Khalid, the one seemingly in charge, emerges as a flawed, misled and somehow sweet young man of about 19. He is angry when he learns of the sexual assault of Ms. Fung by a man who had guarded her one night. He ensures the man doesn't return. He worries that she is not eating properly and smoking too much. His girlfriend prepares her French fries, when she tells him it's a favourite food. He promises not to kill her and tells her she is like a sister to him.

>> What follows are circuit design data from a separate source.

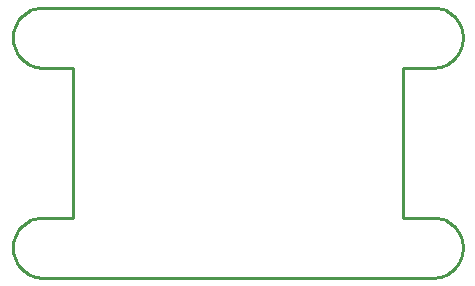
<source format=gbr>
G04 EAGLE Gerber RS-274X export*
G75*
%MOMM*%
%FSLAX34Y34*%
%LPD*%
%IN*%
%IPPOS*%
%AMOC8*
5,1,8,0,0,1.08239X$1,22.5*%
G01*
%ADD10C,0.254000*%


D10*
X-190500Y-88900D02*
X-190403Y-91114D01*
X-190114Y-93311D01*
X-189635Y-95474D01*
X-188968Y-97587D01*
X-188120Y-99635D01*
X-187097Y-101600D01*
X-185906Y-103469D01*
X-184558Y-105227D01*
X-183061Y-106861D01*
X-181427Y-108358D01*
X-179669Y-109706D01*
X-177800Y-110897D01*
X-175835Y-111920D01*
X-173787Y-112768D01*
X-171674Y-113435D01*
X-169511Y-113914D01*
X-167314Y-114203D01*
X-165100Y-114300D01*
X165100Y-114300D01*
X167314Y-114203D01*
X169511Y-113914D01*
X171674Y-113435D01*
X173787Y-112768D01*
X175835Y-111920D01*
X177800Y-110897D01*
X179669Y-109706D01*
X181427Y-108358D01*
X183061Y-106861D01*
X184558Y-105227D01*
X185906Y-103469D01*
X187097Y-101600D01*
X188120Y-99635D01*
X188968Y-97587D01*
X189635Y-95474D01*
X190114Y-93311D01*
X190403Y-91114D01*
X190500Y-88900D01*
X190403Y-86686D01*
X190114Y-84489D01*
X189635Y-82326D01*
X188968Y-80213D01*
X188120Y-78166D01*
X187097Y-76200D01*
X185906Y-74331D01*
X184558Y-72573D01*
X183061Y-70940D01*
X181427Y-69442D01*
X179669Y-68094D01*
X177800Y-66903D01*
X175835Y-65880D01*
X173787Y-65032D01*
X171674Y-64365D01*
X169511Y-63886D01*
X167314Y-63597D01*
X165100Y-63500D01*
X139700Y-63500D01*
X139700Y63500D01*
X165100Y63500D01*
X167314Y63597D01*
X169511Y63886D01*
X171674Y64365D01*
X173787Y65032D01*
X175835Y65880D01*
X177800Y66903D01*
X179669Y68094D01*
X181427Y69442D01*
X183061Y70940D01*
X184558Y72573D01*
X185906Y74331D01*
X187097Y76200D01*
X188120Y78166D01*
X188968Y80213D01*
X189635Y82326D01*
X190114Y84489D01*
X190403Y86686D01*
X190500Y88900D01*
X190403Y91114D01*
X190114Y93311D01*
X189635Y95474D01*
X188968Y97587D01*
X188120Y99635D01*
X187097Y101600D01*
X185906Y103469D01*
X184558Y105227D01*
X183061Y106861D01*
X181427Y108358D01*
X179669Y109706D01*
X177800Y110897D01*
X175835Y111920D01*
X173787Y112768D01*
X171674Y113435D01*
X169511Y113914D01*
X167314Y114203D01*
X165100Y114300D01*
X-165100Y114300D01*
X-167314Y114203D01*
X-169511Y113914D01*
X-171674Y113435D01*
X-173787Y112768D01*
X-175835Y111920D01*
X-177800Y110897D01*
X-179669Y109706D01*
X-181427Y108358D01*
X-183061Y106861D01*
X-184558Y105227D01*
X-185906Y103469D01*
X-187097Y101600D01*
X-188120Y99635D01*
X-188968Y97587D01*
X-189635Y95474D01*
X-190114Y93311D01*
X-190403Y91114D01*
X-190500Y88900D01*
X-190403Y86686D01*
X-190114Y84489D01*
X-189635Y82326D01*
X-188968Y80213D01*
X-188120Y78166D01*
X-187097Y76200D01*
X-185906Y74331D01*
X-184558Y72573D01*
X-183061Y70940D01*
X-181427Y69442D01*
X-179669Y68094D01*
X-177800Y66903D01*
X-175835Y65880D01*
X-173787Y65032D01*
X-171674Y64365D01*
X-169511Y63886D01*
X-167314Y63597D01*
X-165100Y63500D01*
X-139700Y63500D01*
X-139700Y-63500D01*
X-165100Y-63500D01*
X-167314Y-63597D01*
X-169511Y-63886D01*
X-171674Y-64365D01*
X-173787Y-65032D01*
X-175835Y-65880D01*
X-177800Y-66903D01*
X-179669Y-68094D01*
X-181427Y-69442D01*
X-183061Y-70940D01*
X-184558Y-72573D01*
X-185906Y-74331D01*
X-187097Y-76200D01*
X-188120Y-78166D01*
X-188968Y-80213D01*
X-189635Y-82326D01*
X-190114Y-84489D01*
X-190403Y-86686D01*
X-190500Y-88900D01*
M02*

</source>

When he and another man lead her to the release point, he tells her, "You do not hate me, okay?" She tells him she doesn't. She expresses forgiveness. "I wanted people to know that they're not evil," she says in conversation. "They're just human beings struggling their way through their world. I grew to like Khalid. It wasn't the Stockholm syndrome," she quickly adds. "He was just a young kid."

In the end, she was released without any exchange of money. Her kidnappers were a petty band who ran a hostage business of sorts. Known to the authorities, family members of one of the kidnappers were arrested as they attempted to enter Pakistan. Ms. Fung's release was a trade for the mother's promised freedom.

For a long time after her return to Canada, Ms. Fung suffered nightmares. She didn't like to hear the Islamic call to prayer, nor could she utter the Hail Mary. "Now I just talk in my head," she explains. Has her faith changed? She offers a puzzled look: "I don't know."

Her experience as a captive upset her religious beliefs. "How can I be praying and my captor be praying at the same time. That's incongruous to me. Who are we praying to?"

Despite the hardship of reliving her experience through writing, she feels it has allowed her to close that chapter of her life. "I don't want this experience to define me." She has expressed the desire to return to Afghanistan, where she firmly believes that the military effort is worthwhile. "So many Afghans want to be more progressive … and if they have hope, we can't give up on them." The CBC has so far not allowed her to go back. "I've been kind of grounded," she says, disappointed. "Perhaps because I'm a higher risk."

But isn't she afraid? The look she returns is cool and calm. In a soft voice, she replies, "No. I'm pretty strong, Sarah."